[Stored data entries]
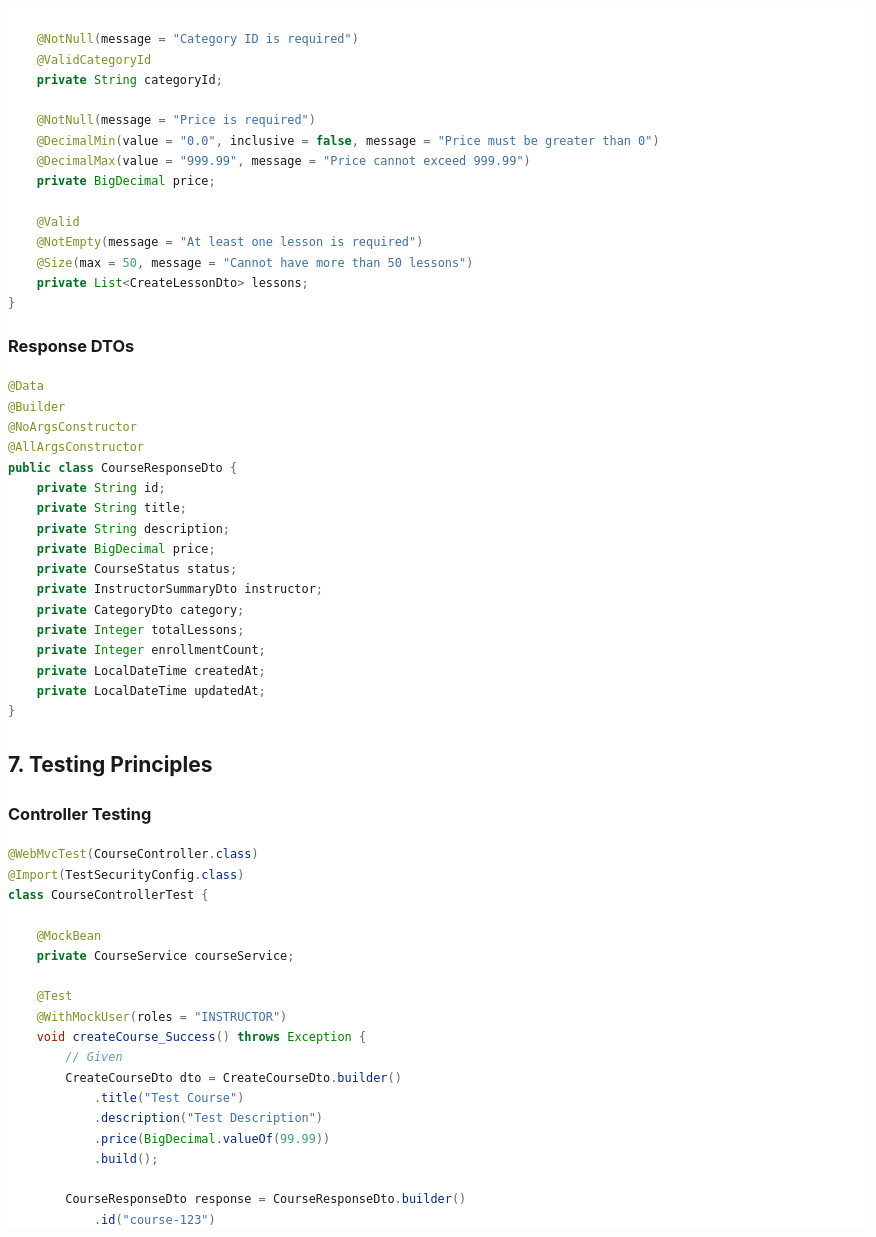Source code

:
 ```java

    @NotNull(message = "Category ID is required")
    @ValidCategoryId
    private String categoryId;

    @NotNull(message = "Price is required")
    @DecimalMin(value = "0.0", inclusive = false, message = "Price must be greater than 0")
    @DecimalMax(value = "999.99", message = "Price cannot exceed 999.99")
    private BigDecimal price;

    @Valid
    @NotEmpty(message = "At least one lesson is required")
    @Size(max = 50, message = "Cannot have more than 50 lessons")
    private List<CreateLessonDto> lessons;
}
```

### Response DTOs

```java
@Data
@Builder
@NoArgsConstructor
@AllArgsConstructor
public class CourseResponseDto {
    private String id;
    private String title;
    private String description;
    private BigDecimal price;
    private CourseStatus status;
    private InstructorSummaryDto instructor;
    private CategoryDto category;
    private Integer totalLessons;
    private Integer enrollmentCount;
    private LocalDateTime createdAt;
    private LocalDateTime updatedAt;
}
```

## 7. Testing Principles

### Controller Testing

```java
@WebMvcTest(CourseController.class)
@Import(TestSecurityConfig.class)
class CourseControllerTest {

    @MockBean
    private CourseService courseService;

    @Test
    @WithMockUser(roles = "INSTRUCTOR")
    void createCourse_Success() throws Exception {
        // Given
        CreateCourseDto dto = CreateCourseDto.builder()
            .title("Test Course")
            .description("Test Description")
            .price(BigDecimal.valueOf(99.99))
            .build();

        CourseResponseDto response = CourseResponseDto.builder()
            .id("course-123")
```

WORK TO COMPLETE
Would you provide an exact, picture-free copy of the data above?

TASK SOLUTION
Source code

:
 ```java

    @NotNull(message = "Category ID is required")
    @ValidCategoryId
    private String categoryId;

    @NotNull(message = "Price is required")
    @DecimalMin(value = "0.0", inclusive = false, message = "Price must be greater than 0")
    @DecimalMax(value = "999.99", message = "Price cannot exceed 999.99")
    private BigDecimal price;

    @Valid
    @NotEmpty(message = "At least one lesson is required")
    @Size(max = 50, message = "Cannot have more than 50 lessons")
    private List<CreateLessonDto> lessons;
}
```

### Response DTOs

```java
@Data
@Builder
@NoArgsConstructor
@AllArgsConstructor
public class CourseResponseDto {
    private String id;
    private String title;
    private String description;
    private BigDecimal price;
    private CourseStatus status;
    private InstructorSummaryDto instructor;
    private CategoryDto category;
    private Integer totalLessons;
    private Integer enrollmentCount;
    private LocalDateTime createdAt;
    private LocalDateTime updatedAt;
}
```

## 7. Testing Principles

### Controller Testing

```java
@WebMvcTest(CourseController.class)
@Import(TestSecurityConfig.class)
class CourseControllerTest {

    @MockBean
    private CourseService courseService;

    @Test
    @WithMockUser(roles = "INSTRUCTOR")
    void createCourse_Success() throws Exception {
        // Given
        CreateCourseDto dto = CreateCourseDto.builder()
            .title("Test Course")
            .description("Test Description")
            .price(BigDecimal.valueOf(99.99))
            .build();

        CourseResponseDto response = CourseResponseDto.builder()
            .id("course-123")
```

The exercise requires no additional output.